▸ **WORK INSTRUCTION**
From the first line to the last, repeat the records exactly and skip the pictures.

[Document layout detection data]
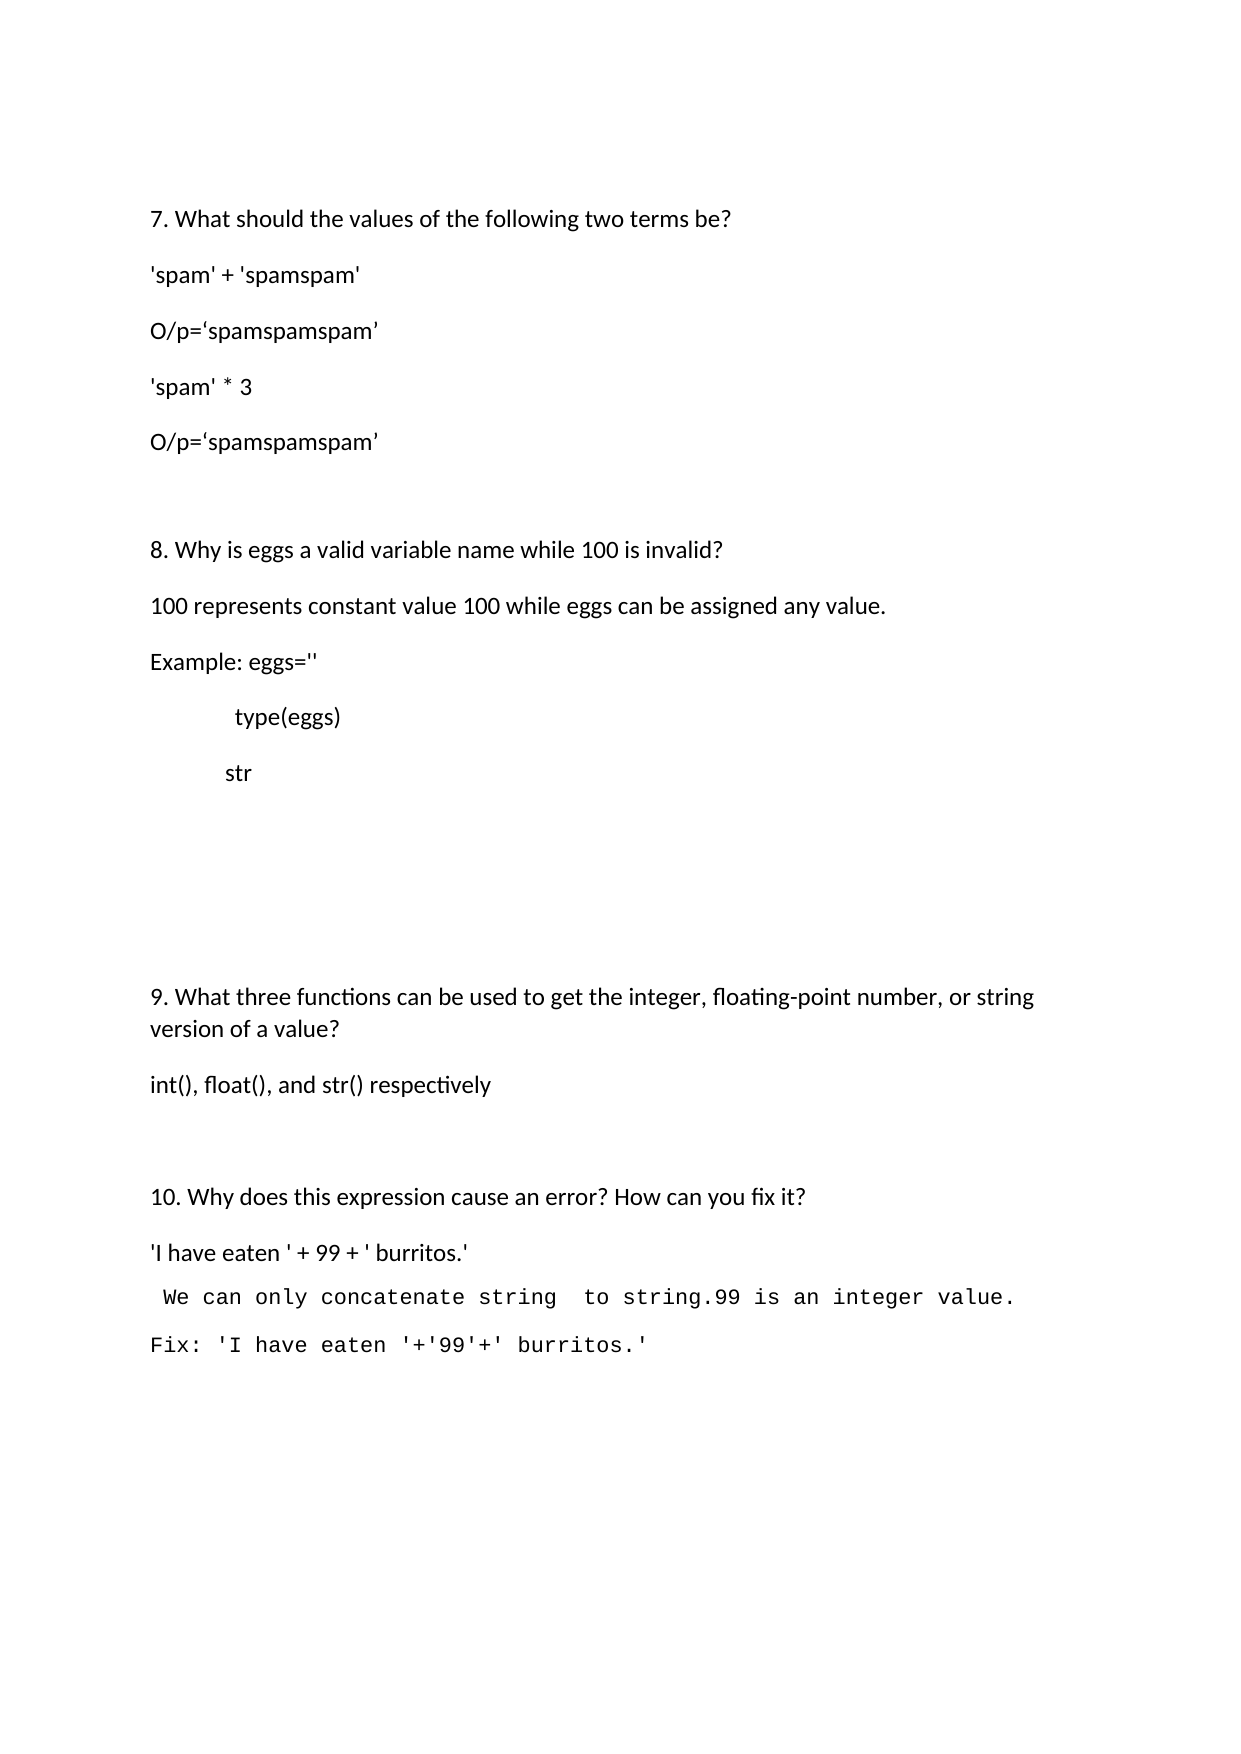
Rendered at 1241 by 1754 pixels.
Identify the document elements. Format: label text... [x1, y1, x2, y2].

text 'I have eaten ' + 99 + ' burritos.' [150, 1237, 1090, 1267]
text type(eggs) [150, 701, 1090, 732]
text 9. What three functions can be used to get the integer, floating-point number, or string version of a value? [150, 981, 1090, 1044]
text 'spam' * 3 [150, 371, 1090, 401]
text 7. What should the values of the following two terms be? [150, 203, 1090, 234]
text str [150, 757, 1090, 788]
text Fix: 'I have eaten '+'99'+' burritos.' [150, 1334, 1090, 1359]
text 10. Why does this expression cause an error? How can you fix it? [150, 1181, 1090, 1212]
text 100 represents constant value 100 while eggs can be assigned any value. [150, 590, 1090, 620]
text O/p=‘spamspamspam’ [150, 315, 1090, 345]
text O/p=‘spamspamspam’ [150, 426, 1090, 457]
text int(), float(), and str() respectively [150, 1069, 1090, 1100]
text 8. Why is eggs a valid variable name while 100 is invalid? [150, 534, 1090, 564]
text Example: eggs='' [150, 646, 1090, 676]
text We can only concatenate string to string.99 is an integer value. [150, 1286, 1090, 1311]
text 'spam' + 'spamspam' [150, 259, 1090, 289]
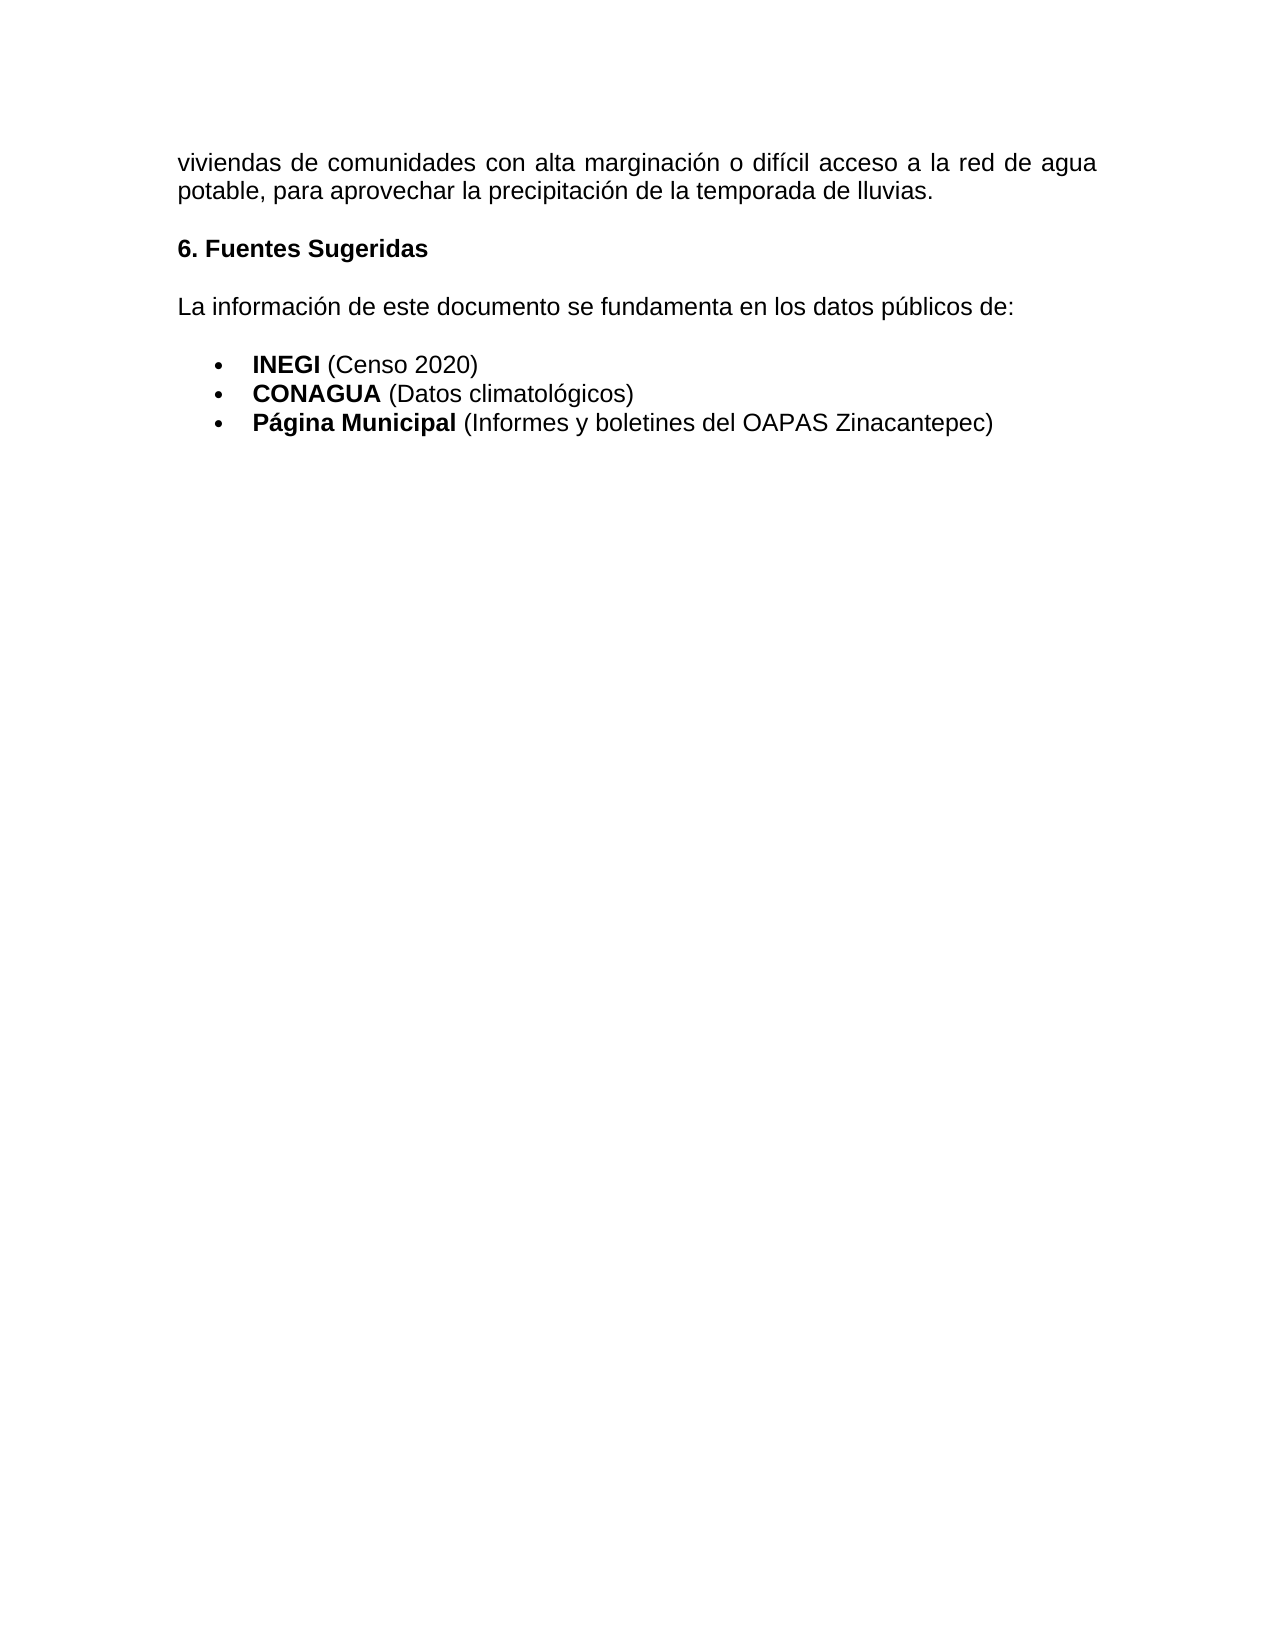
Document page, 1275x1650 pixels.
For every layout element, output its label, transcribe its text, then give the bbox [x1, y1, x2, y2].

▸ **COMPLETED TASK**
Rendered at 1241 by 1754 pixels.
Identify the document elements. Format: label text... [x1, y1, x2, y2].

text 'I have eaten ' + 99 + ' burritos.' [150, 1237, 1090, 1267]
text type(eggs) [150, 701, 1090, 732]
text 9. What three functions can be used to get the integer, floating-point number, or string version of a value? [150, 981, 1090, 1044]
text 'spam' * 3 [150, 371, 1090, 401]
text 7. What should the values of the following two terms be? [150, 203, 1090, 234]
text str [150, 757, 1090, 788]
text Fix: 'I have eaten '+'99'+' burritos.' [150, 1334, 1090, 1359]
text 10. Why does this expression cause an error? How can you fix it? [150, 1181, 1090, 1212]
text 100 represents constant value 100 while eggs can be assigned any value. [150, 590, 1090, 620]
text O/p=‘spamspamspam’ [150, 315, 1090, 345]
text O/p=‘spamspamspam’ [150, 426, 1090, 457]
text int(), float(), and str() respectively [150, 1069, 1090, 1100]
text 8. Why is eggs a valid variable name while 100 is invalid? [150, 534, 1090, 564]
text Example: eggs='' [150, 646, 1090, 676]
text We can only concatenate string to string.99 is an integer value. [150, 1286, 1090, 1311]
text 'spam' + 'spamspam' [150, 259, 1090, 289]
Document page, 1275x1650 pixels.
For every layout element, output its label, transcribe its text, then give the bbox [x1, y1, x2, y2].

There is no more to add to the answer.